Cell Culture. Wild-type HEK 293 cells and 293 cells stably transfected with the human P2X₇ receptor (HEK-P2X₇ cells) (kindly provided by Dr. G.R. Dubyak, Case Western Reserve University) were maintained in DMEM supplemented with 5% newborn calf serum and 5% fetal calf serum and antibiotics (50 U/ml penicillin and 50 µg/ml streptomycin). Hygromycin (25 µg/ml) was also added to the media of HEK-P2X₇ cells. Cells were grown in 24-well or 10-cm diameter culture plates in a humidified atmosphere of 5% CO₂ at 37°C. Confluent HEK-P2X₇ cells were washed twice with DMEM without serum, and cultured in the absence or presence of ATP and other nucleotides. The presence of the P2X₇ receptor was confirmed using reverse transcriptase-polymerase chain reaction and Northern blot analysis.

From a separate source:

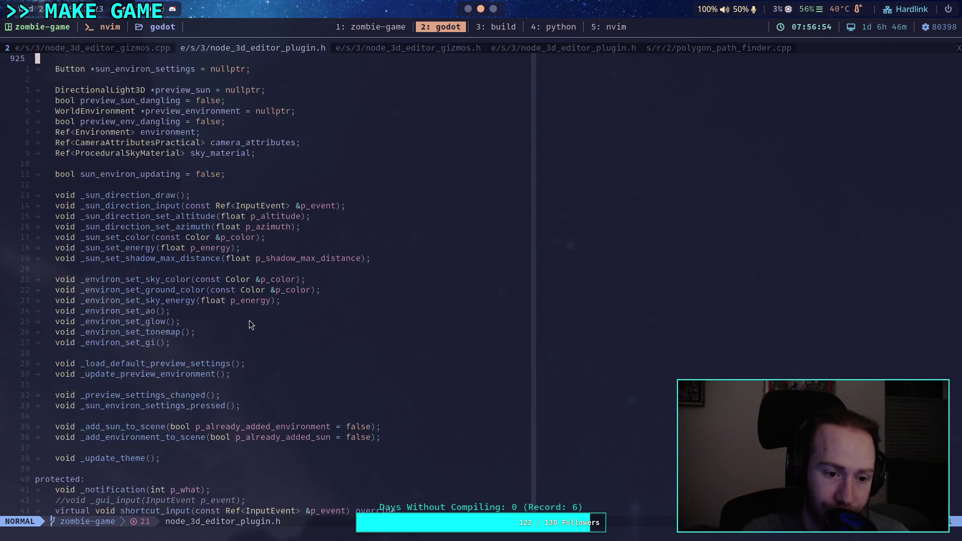
scroll(249, 321, down, 20)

cDNA Microarray Analysis. Total cellular RNA was prepared from HEK-P2X₇ cells cultured in the presence or absence of 6 mM ATP for 15 h. Apoptosis-related cDNA microarrays were obtained from Super Array Inc. (Bethesda, MD). Ten micrograms of total RNA were used as template for ³²P-labeled cDNA probe synthesis. The RNA was first annealed with specific primer mix of apoptosis-related genes and the cDNA probes were synthesized according to the protocols provided by the manufacturer. The cDNA probes were denatured and hybridized with the cDNA array. Hybridization was carried out at 68°C overnight. The membrane was washed twice with wash solution (2× standard saline citrate, 1% SDS) for 20 min at 68°C. The membrane was wrapped in a plastic wrap and exposed to X-ray film with an intensifying screen at 70°C, developed or scanned by a PhosphorImager 344 (Amersham Biosciences, Piscataway, NJ). Each array is composed of 23 marker genes in duplicates, which include two positive controls, -actin and glyceraldehyde-3-phosphate dehydrogenase (GAPDH), and a negative control, bacterial plasmid pUC18. Signal intensities were quantified using a computing densitometer scanner and ImageQuant ver. 3.3 (Amersham Biosciences). The relative amount of a given gene transcript was estimated by comparing its signal intensity with those derived from GAPDH and -actin.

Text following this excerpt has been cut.